### Try it
No line before the one containing "[45,196,455,213] HE MU" should appear; that line and all lines after it, through the end of the data, are to be set down exactly.

### Supplied information

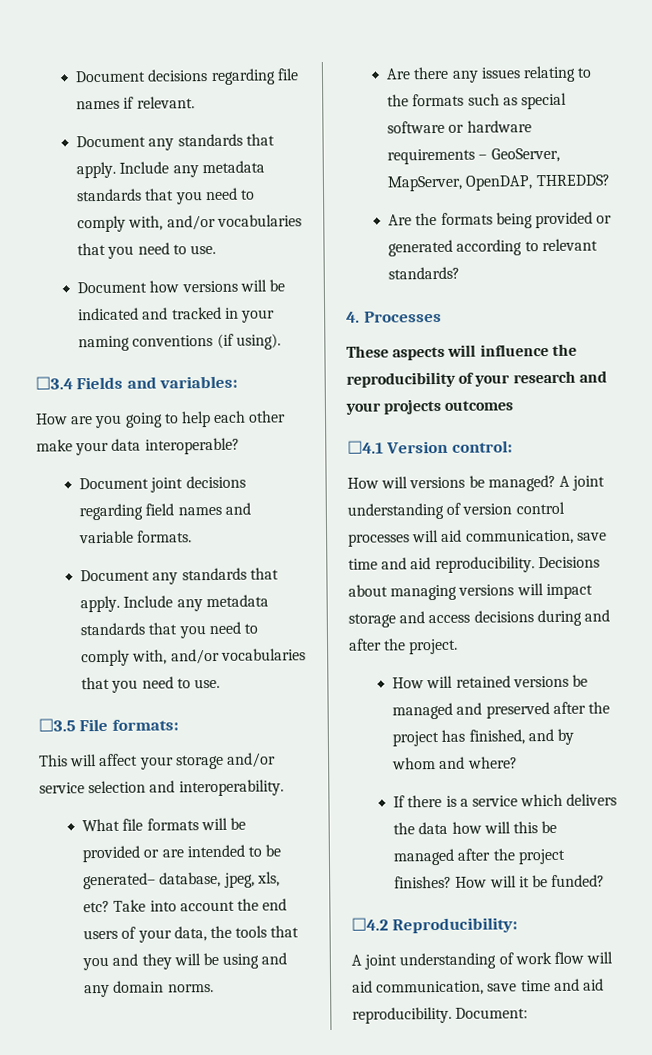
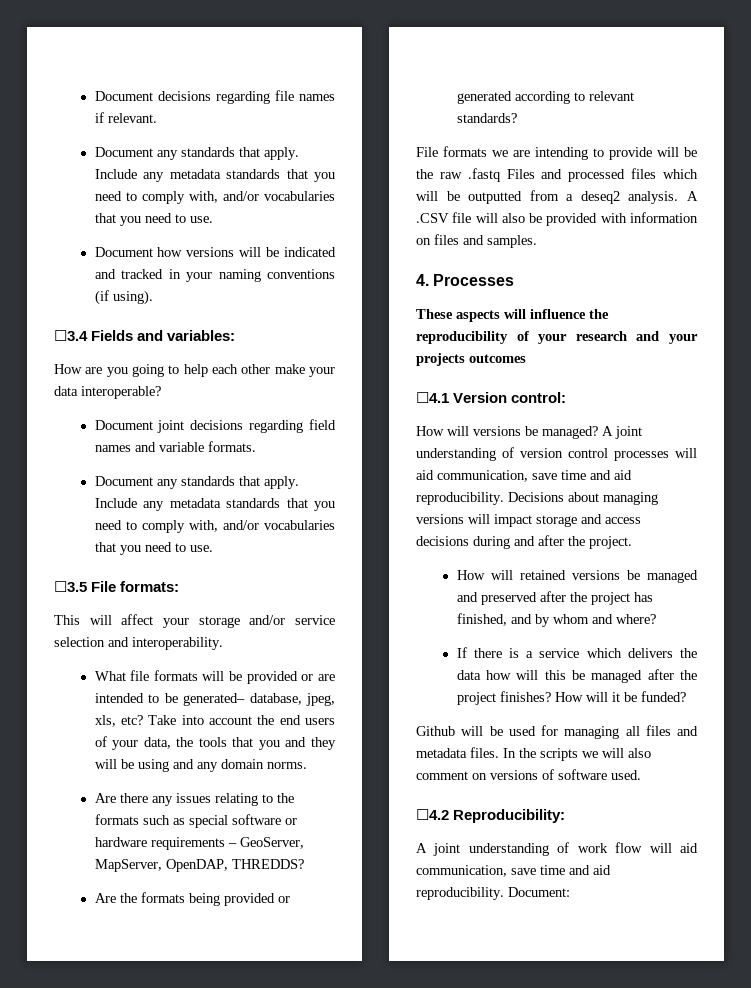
(461, 273) none -> [416,146,697,160] [416,168,698,182] [416,190,698,204] [416,212,698,226] [416,234,537,248] // File formats we are intending to provide will be the raw .fastq Files and processed files which will be outputted from a deseq2 analysis. A .CSV file will also be provided with information on files and samples.
(606, 881) none -> [416,725,698,739] [416,747,651,761] [416,769,641,780] // Github will be used for managing all files and metadata files. In the scripts we will also comment on versions of software used.

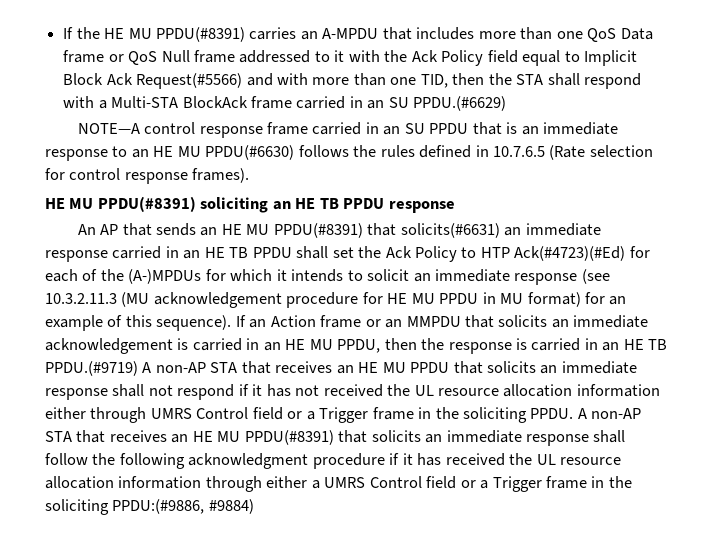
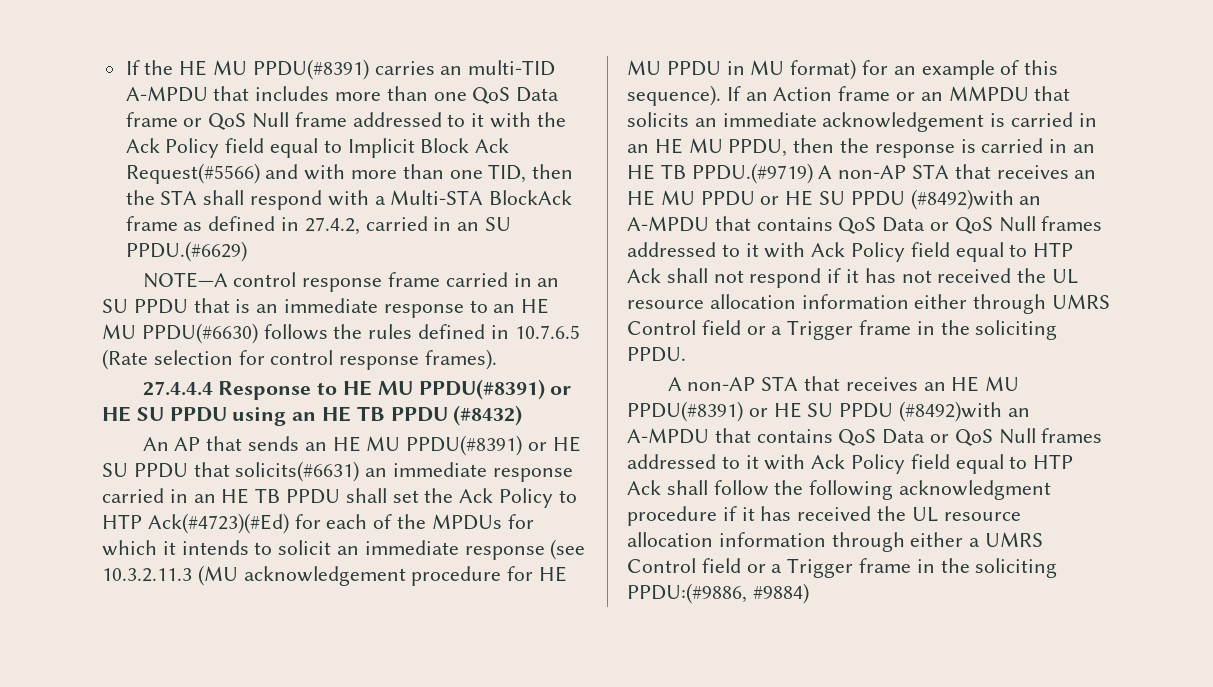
(318, 35) none -> [468,60,556,76] multi-TID
(292, 102) none -> [183,216,360,235] as defined in 27.4.2,
[45,196,455,213] HE MU PPDU(#8391) soliciting an HE TB PPDU response -> [142,379,572,400] [102,405,523,426] 27.4.4.4 Response to HE MU PPDU(#8391) or HE SU PPDU using an HE TB PPDU (#8432)
(363, 230) none -> [528,436,581,452] [102,463,188,478] or HE SU PPDU
[128,269,202,284] (A-)MPDUs -> [431,514,502,530] MPDUs
[453,361,637,374] [45,388,108,400] that solicits an immediate response -> [760,189,1042,210] [627,216,1103,234] [627,242,1074,262] [627,268,661,283] or HE SU PPDU (#8492)with an A-MPDU that contains QoS Data or QoS Null frames addressed to it with Ack Policy field equal to HTP Ack
(574, 413) none -> (686, 354) //
[338,430,590,446] that solicits an immediate response -> [748,401,1030,422] [627,428,1103,446] [627,454,1074,474] [627,480,661,495] or HE SU PPDU (#8492)with an A-MPDU that contains QoS Data or QoS Null frames addressed to it with Ack Policy field equal to HTP Ack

### Result for this task
[45,196,455,213] HE MU PPDU(#8391) soliciting an HE TB PPDU response -> [142,379,572,400] [102,405,523,426] 27.4.4.4 Response to HE MU PPDU(#8391) or HE SU PPDU using an HE TB PPDU (#8432)
(363, 230) none -> [528,436,581,452] [102,463,188,478] or HE SU PPDU
[128,269,202,284] (A-)MPDUs -> [431,514,502,530] MPDUs
[453,361,637,374] [45,388,108,400] that solicits an immediate response -> [760,189,1042,210] [627,216,1103,234] [627,242,1074,262] [627,268,661,283] or HE SU PPDU (#8492)with an A-MPDU that contains QoS Data or QoS Null frames addressed to it with Ack Policy field equal to HTP Ack
(574, 413) none -> (686, 354) //
[338,430,590,446] that solicits an immediate response -> [748,401,1030,422] [627,428,1103,446] [627,454,1074,474] [627,480,661,495] or HE SU PPDU (#8492)with an A-MPDU that contains QoS Data or QoS Null frames addressed to it with Ack Policy field equal to HTP Ack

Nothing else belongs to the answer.